ASSIGNED TASK:
Nothing outside the lines below from the one containing "did you first" through the one containing "persistence and poor" is to be printed; print those exactly, ends included, and drop the pictures.

Excerpts from a dataset:

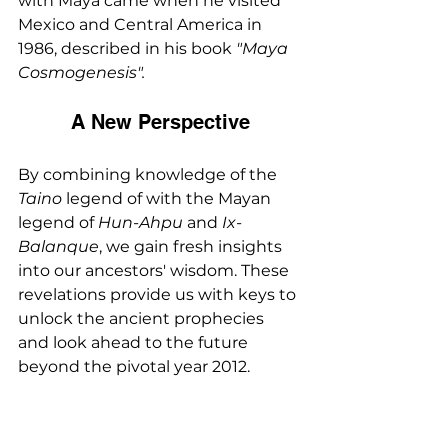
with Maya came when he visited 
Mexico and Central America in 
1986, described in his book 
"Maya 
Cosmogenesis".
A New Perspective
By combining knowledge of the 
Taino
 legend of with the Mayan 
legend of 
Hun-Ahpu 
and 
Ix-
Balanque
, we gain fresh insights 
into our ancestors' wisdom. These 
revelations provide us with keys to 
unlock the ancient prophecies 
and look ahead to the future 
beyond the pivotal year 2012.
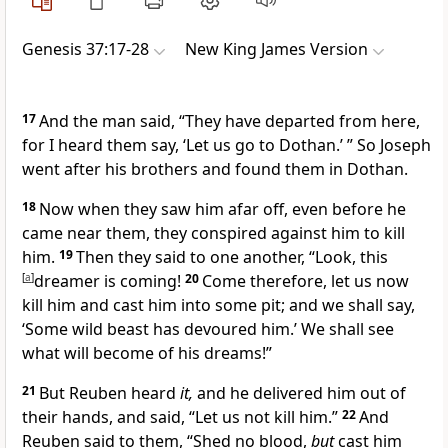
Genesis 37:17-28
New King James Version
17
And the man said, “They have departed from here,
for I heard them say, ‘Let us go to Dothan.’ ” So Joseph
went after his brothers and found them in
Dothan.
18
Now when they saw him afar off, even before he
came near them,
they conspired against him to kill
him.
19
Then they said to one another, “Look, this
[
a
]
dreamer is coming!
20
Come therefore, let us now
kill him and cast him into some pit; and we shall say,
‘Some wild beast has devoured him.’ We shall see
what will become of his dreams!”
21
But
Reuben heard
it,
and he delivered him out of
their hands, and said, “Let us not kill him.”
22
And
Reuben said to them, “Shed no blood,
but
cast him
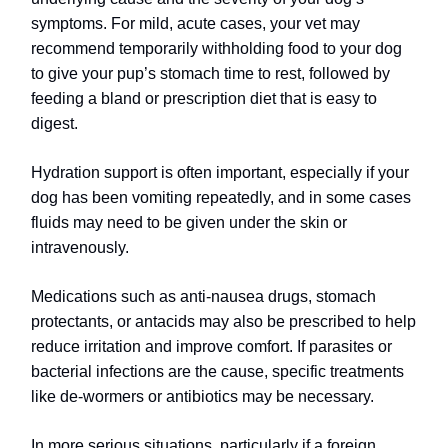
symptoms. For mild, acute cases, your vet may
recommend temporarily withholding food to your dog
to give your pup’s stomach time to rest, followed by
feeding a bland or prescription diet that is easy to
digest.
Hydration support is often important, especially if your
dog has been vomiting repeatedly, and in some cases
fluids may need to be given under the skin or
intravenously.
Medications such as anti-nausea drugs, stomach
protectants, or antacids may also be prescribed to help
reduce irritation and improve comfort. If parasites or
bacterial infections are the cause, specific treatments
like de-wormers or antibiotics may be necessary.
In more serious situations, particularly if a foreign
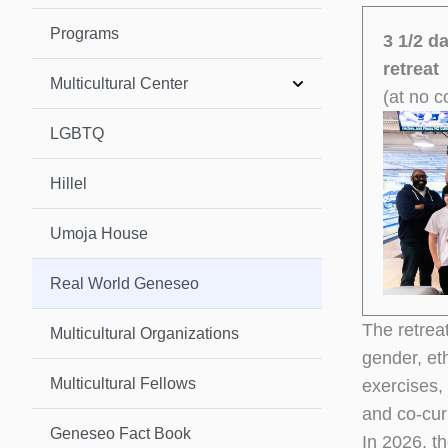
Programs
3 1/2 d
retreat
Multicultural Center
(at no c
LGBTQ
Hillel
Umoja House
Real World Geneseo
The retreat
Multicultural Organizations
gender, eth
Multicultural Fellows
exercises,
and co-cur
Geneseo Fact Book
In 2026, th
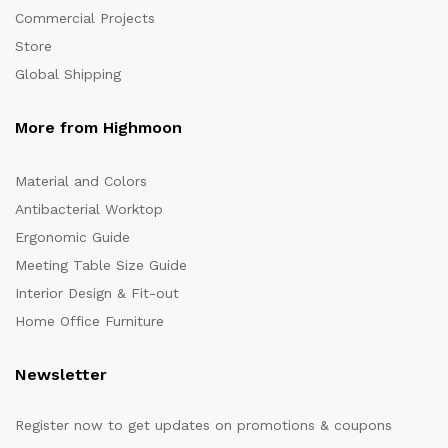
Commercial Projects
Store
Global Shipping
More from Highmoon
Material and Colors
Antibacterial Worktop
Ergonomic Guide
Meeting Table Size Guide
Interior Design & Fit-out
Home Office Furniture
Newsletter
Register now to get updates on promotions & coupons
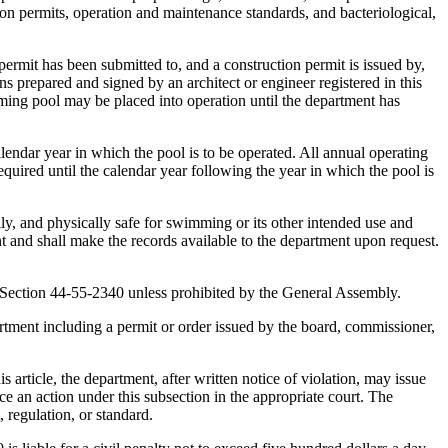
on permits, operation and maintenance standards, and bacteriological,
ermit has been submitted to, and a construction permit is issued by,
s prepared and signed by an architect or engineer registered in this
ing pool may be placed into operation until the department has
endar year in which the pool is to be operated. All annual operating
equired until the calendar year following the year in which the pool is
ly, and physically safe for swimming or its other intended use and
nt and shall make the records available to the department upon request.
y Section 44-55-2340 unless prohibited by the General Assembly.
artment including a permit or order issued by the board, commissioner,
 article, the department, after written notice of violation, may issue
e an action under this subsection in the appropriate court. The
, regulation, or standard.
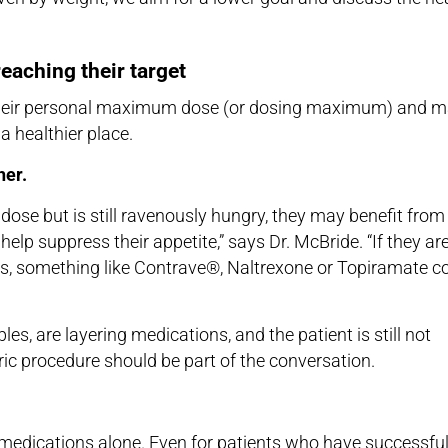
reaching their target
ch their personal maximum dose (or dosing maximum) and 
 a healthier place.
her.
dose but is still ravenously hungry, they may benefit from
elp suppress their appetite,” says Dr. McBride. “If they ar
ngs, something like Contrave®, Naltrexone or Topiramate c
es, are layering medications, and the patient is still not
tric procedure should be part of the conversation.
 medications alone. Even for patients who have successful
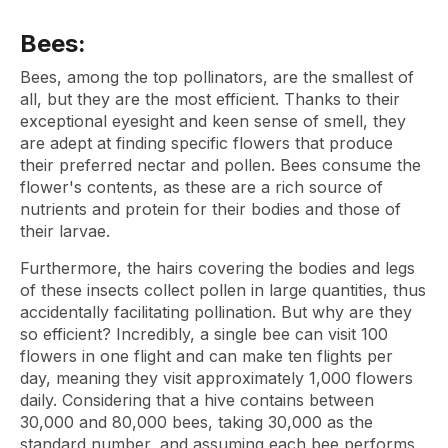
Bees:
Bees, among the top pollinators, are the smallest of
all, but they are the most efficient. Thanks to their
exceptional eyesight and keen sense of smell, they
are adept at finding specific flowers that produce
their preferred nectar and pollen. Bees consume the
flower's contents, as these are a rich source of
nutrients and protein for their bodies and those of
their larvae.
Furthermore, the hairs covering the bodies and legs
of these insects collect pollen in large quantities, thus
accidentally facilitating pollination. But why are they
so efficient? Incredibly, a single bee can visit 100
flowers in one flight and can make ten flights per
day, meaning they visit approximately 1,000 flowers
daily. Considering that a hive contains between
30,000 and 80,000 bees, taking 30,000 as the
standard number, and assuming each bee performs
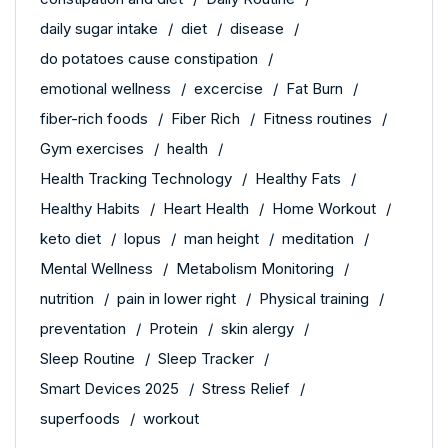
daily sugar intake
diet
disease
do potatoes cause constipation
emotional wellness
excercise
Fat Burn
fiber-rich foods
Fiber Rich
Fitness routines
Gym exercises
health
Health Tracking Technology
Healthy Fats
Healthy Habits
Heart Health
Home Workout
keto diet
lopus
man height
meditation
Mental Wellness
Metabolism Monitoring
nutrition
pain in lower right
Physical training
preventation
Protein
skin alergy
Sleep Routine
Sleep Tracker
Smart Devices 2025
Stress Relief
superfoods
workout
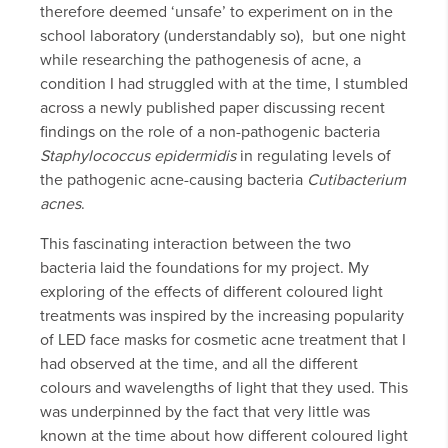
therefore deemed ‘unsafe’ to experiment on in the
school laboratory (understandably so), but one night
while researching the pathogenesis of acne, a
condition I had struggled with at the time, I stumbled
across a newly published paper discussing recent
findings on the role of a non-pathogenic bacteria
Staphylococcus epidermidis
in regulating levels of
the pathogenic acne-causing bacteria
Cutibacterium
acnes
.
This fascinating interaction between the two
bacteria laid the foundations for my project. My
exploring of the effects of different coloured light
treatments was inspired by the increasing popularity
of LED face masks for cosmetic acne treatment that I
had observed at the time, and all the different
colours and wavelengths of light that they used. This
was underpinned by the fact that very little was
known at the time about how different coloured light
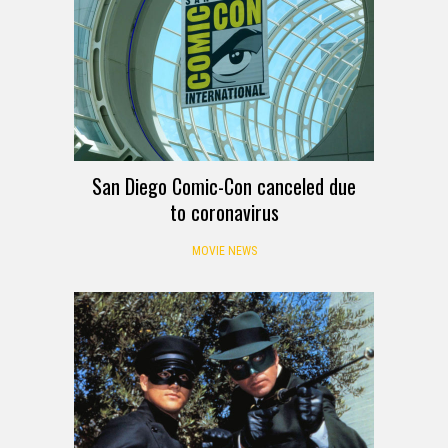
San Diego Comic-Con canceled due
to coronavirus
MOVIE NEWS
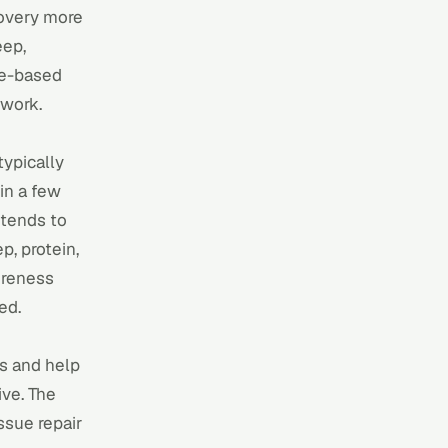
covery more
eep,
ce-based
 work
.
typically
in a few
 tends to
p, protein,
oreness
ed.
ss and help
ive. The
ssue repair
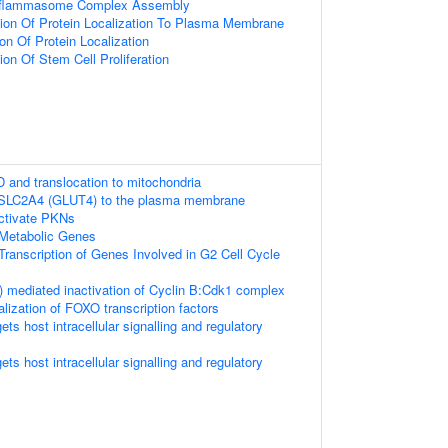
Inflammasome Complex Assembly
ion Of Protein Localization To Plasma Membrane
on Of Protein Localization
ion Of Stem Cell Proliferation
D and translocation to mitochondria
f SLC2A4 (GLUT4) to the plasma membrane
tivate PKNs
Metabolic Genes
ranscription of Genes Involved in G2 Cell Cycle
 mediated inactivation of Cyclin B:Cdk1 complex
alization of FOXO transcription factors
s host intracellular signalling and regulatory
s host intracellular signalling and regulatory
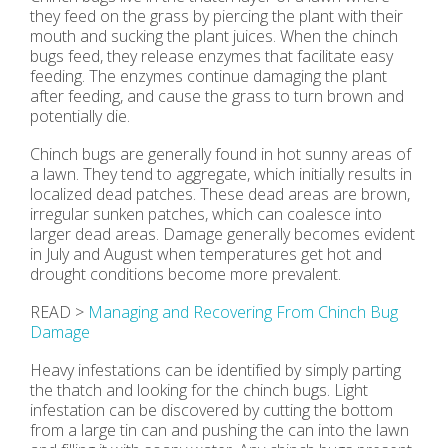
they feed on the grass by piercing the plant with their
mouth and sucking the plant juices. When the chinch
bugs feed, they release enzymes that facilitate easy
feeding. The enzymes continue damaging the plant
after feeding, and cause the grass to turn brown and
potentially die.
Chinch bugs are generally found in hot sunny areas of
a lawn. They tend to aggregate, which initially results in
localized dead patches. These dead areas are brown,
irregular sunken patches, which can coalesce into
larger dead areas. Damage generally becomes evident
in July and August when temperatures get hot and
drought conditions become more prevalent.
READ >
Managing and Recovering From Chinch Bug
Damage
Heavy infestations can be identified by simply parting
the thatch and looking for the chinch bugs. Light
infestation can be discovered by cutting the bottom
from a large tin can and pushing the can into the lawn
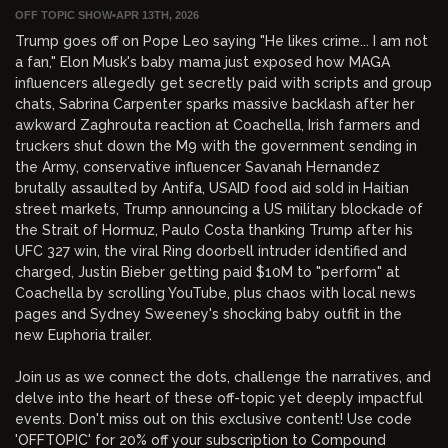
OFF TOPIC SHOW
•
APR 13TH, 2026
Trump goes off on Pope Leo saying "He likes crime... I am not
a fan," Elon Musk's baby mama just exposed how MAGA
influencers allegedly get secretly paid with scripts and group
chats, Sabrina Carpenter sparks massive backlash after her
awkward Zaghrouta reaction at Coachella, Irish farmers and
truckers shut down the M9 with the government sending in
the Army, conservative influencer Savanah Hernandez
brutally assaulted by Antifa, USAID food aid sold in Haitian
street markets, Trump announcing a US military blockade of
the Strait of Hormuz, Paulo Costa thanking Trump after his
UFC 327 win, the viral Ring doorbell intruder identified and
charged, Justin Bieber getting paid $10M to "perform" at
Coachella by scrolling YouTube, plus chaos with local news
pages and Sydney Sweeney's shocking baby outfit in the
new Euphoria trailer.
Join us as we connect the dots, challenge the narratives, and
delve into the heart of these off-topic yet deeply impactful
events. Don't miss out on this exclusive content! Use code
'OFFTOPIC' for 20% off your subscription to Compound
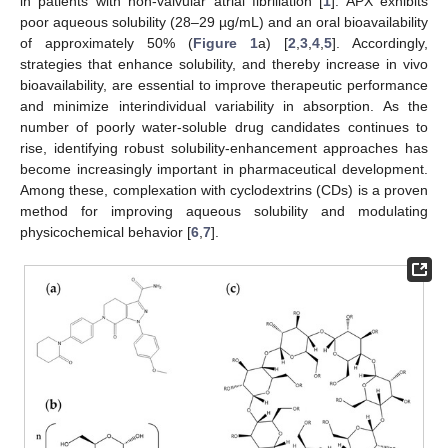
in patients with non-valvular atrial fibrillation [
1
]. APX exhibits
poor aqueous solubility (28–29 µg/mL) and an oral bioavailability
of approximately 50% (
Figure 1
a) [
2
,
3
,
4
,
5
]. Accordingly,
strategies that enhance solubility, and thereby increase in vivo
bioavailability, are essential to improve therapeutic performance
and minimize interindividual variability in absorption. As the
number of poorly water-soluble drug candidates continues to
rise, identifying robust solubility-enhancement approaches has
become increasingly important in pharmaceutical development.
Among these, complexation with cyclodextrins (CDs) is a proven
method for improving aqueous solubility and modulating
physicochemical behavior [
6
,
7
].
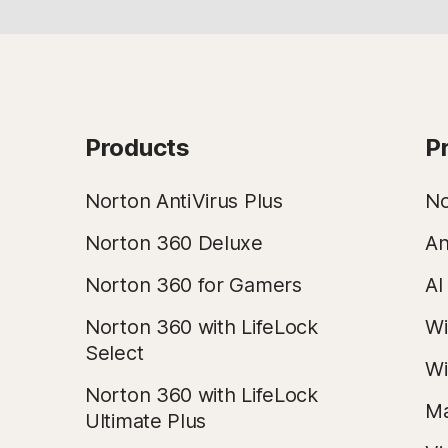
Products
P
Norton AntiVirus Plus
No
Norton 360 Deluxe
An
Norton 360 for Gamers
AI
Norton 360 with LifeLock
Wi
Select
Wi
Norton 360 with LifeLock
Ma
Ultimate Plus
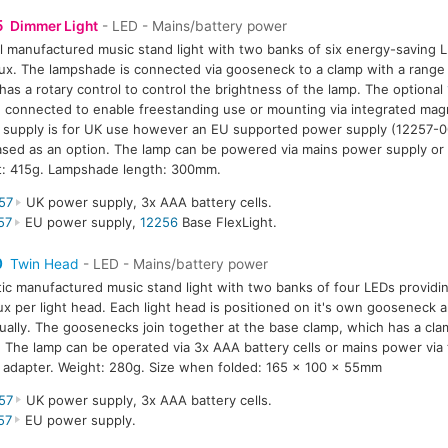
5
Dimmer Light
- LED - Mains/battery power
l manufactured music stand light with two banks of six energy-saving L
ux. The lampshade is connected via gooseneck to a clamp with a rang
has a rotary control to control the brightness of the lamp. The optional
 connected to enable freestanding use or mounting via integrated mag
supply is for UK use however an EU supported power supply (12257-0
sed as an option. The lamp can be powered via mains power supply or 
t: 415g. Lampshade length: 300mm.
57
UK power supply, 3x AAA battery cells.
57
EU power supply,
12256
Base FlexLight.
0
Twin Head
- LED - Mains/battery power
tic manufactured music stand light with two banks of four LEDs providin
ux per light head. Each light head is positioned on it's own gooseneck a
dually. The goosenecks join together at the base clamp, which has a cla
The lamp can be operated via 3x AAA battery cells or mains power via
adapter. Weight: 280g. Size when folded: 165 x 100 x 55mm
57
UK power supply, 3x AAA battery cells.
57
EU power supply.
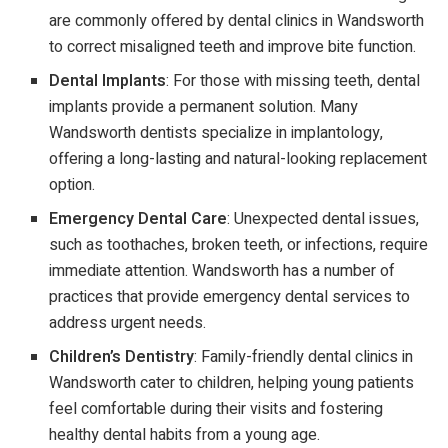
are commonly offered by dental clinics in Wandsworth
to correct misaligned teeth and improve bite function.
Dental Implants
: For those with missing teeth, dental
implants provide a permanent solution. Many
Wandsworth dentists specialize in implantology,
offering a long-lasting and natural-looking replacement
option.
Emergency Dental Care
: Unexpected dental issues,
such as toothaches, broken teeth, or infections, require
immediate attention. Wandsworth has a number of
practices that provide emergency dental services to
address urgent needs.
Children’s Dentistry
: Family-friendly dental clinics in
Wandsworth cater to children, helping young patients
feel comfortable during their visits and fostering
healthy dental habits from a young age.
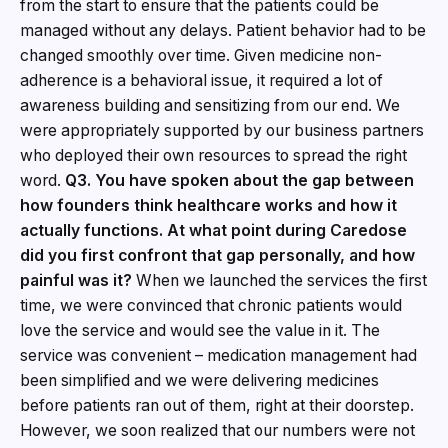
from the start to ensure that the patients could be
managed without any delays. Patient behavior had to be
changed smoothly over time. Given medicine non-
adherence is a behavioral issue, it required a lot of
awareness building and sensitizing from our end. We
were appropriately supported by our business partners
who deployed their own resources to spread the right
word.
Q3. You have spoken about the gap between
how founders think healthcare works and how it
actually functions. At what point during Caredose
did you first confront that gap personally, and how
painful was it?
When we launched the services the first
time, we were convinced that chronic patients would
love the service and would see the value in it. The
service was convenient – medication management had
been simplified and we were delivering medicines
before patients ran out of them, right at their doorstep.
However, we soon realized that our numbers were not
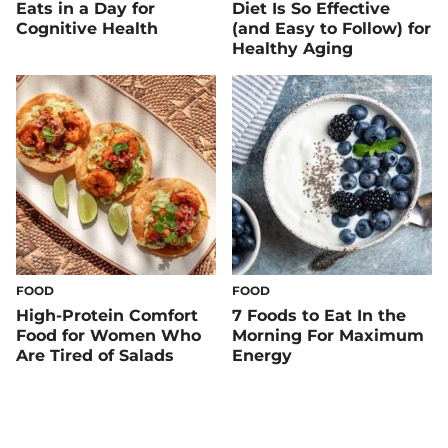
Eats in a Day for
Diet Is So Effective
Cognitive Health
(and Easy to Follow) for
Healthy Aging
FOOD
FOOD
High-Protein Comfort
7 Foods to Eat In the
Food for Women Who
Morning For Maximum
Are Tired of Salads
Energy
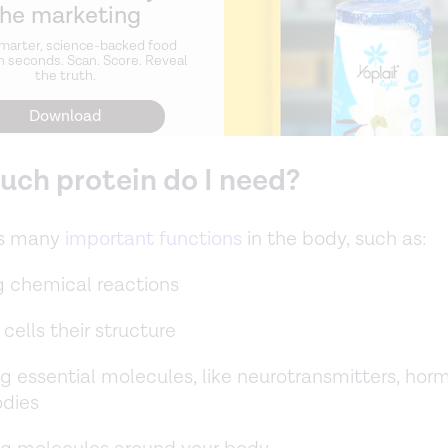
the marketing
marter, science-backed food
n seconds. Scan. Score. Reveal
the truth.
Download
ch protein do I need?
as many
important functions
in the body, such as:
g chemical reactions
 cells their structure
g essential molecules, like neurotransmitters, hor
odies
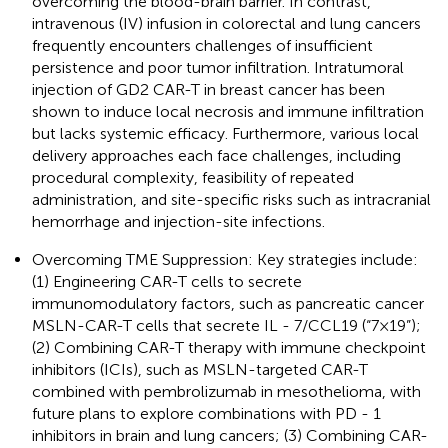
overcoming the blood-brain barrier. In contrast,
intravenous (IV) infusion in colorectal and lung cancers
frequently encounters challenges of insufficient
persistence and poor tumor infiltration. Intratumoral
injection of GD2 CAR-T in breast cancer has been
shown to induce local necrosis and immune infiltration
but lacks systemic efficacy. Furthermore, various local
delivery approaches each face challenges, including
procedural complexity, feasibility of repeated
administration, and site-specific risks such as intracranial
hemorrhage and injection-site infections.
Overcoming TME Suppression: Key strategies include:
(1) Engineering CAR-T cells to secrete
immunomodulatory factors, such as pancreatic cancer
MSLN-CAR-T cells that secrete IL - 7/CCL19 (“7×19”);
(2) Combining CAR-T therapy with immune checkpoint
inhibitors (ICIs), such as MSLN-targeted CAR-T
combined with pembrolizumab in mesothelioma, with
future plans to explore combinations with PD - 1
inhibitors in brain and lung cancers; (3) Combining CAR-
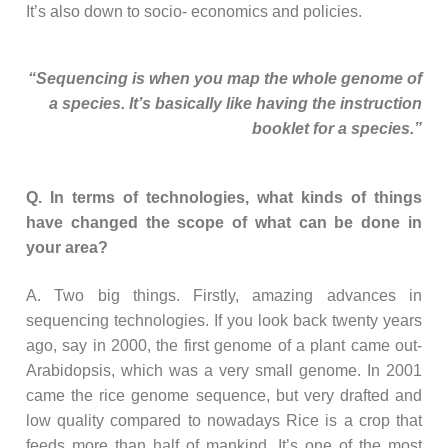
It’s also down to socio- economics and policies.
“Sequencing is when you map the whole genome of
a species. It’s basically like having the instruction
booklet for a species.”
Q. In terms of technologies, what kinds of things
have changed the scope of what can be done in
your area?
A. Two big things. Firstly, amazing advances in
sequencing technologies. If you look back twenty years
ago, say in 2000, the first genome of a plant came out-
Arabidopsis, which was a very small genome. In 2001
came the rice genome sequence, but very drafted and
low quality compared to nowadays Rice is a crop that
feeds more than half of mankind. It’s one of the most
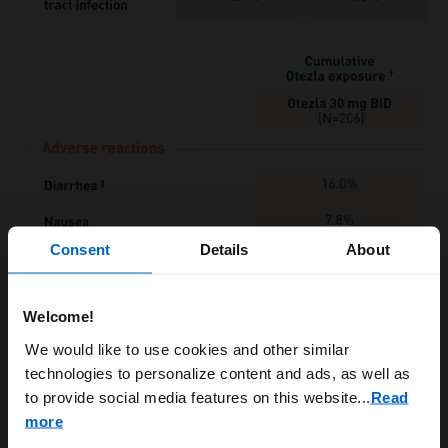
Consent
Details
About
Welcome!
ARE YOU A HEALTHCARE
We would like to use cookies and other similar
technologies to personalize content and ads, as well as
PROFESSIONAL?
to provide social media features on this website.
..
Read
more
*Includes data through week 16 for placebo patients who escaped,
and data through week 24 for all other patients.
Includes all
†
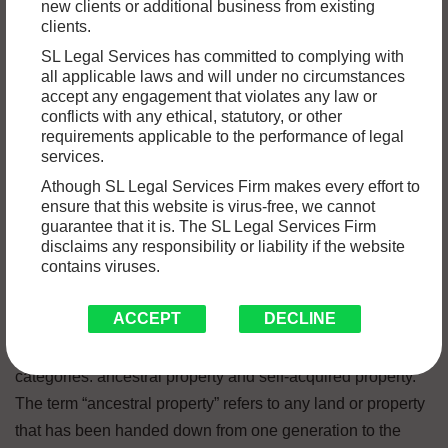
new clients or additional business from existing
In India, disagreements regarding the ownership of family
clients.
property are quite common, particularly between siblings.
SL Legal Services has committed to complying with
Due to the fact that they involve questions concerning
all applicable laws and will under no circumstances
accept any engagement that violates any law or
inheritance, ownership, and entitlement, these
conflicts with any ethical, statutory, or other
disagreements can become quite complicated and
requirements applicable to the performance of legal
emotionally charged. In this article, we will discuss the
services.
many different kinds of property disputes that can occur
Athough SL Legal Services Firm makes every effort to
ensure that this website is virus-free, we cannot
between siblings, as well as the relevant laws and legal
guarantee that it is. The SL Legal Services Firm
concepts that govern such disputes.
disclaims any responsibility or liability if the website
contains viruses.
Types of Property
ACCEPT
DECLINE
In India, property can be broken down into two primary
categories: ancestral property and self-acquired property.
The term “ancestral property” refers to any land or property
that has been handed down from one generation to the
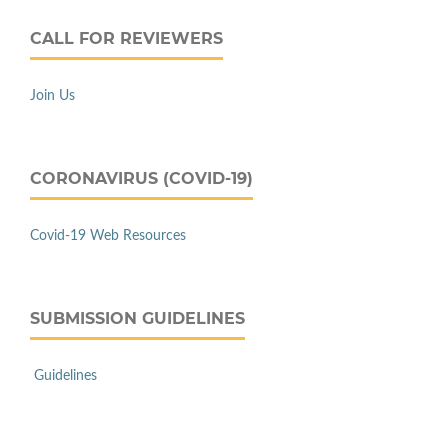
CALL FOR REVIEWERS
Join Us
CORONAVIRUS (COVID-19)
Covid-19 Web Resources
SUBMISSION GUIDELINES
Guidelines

ANSWER TO THIS PROBLEM:
did you first confront that gap personally, and how
painful was it?
When we launched the services the first
time, we were convinced that chronic patients would
love the service and would see the value in it. The
service was convenient – medication management had
been simplified and we were delivering medicines
before patients ran out of them, right at their doorstep.
However, we soon realized that our numbers were not
Eats in a Day for
Diet Is So Effective
Cognitive Health
(and Easy to Follow) for
Healthy Aging
FOOD
FOOD
High-Protein Comfort
7 Foods to Eat In the
Food for Women Who
Morning For Maximum
Are Tired of Salads
Energy
the marketing
marter, science-backed food
n seconds. Scan. Score. Reveal
the truth.
Download
ch protein do I need?
as many
important functions
in the body, such as:
g chemical reactions
 cells their structure
g essential molecules, like neurotransmitters, hor
odies
overcoming the blood-brain barrier. In contrast,
intravenous (IV) infusion in colorectal and lung cancers
frequently encounters challenges of insufficient
persistence and poor tumor infiltration. Intratumoral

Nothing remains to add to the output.